If you want to raise the spawn you could just pull out the rock and hatch them in a 10g tank.

Depending on the tank mates and how much cover there is in your tank you could leave the eggs and see how the pair do on their own. If the eggs, wigglers or fry get eaten you could set a tank up for the pair for the next spawn. 

Either way good luck with them.


----------



## Aqualung (Oct 29, 2011)

My kribs recently hatched some eggs I didnt see and they are great parents. they are in a community tank and both the male and female guard the fry. Yes not all the fry made it this way but I do have 6 great looking free swimers that go on outings around the tank with mom  If it were up to me I'd let the pair raise them and see how they do, they will spawn again and if they didnt do well the first time you can try raising them on your own. 

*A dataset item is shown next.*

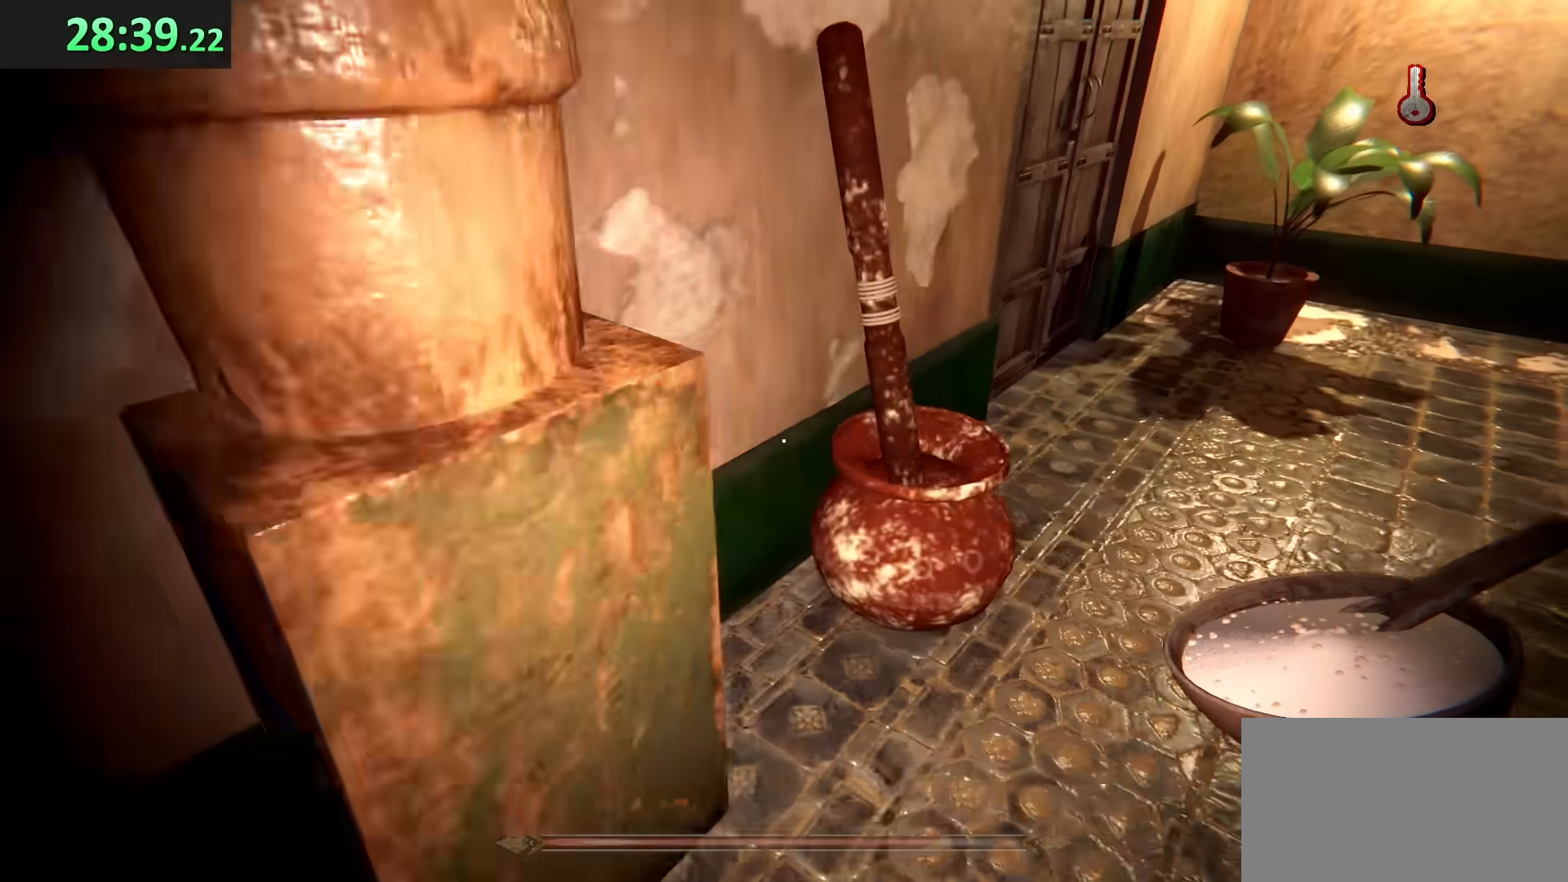
{"keys": ["d", "shift", "w"], "mouse": [], "events": []}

Normally Kribs spawn in caves or overhangs because the female likes to lay her eggs on upside down on the underneath of something, making them hard to detect as was my case.


----------



## nightowl1350 (Mar 19, 2006)

Don't get me wrong there is nothing like watching a pair with their fry. Mine had no other fish in their tank, but still kept the brood in check and would make them freeze on the bottom of the tank when I walked in the room. It was great fun to watch as the fry got older and a few brave souls would dart off from the pack and Mom would track them down, suck them up and spit them back in place.

I got kribs as they do parent raise well and I never had angel pairs that would do that for me and I enjoy watching them. I only say if you really want to raise a spawn you can pull the eggs not wait till they are wigglers or free swimmers. If it is a young pair just let them try it a few times. If you have plants and places they can protect them let them try.


----------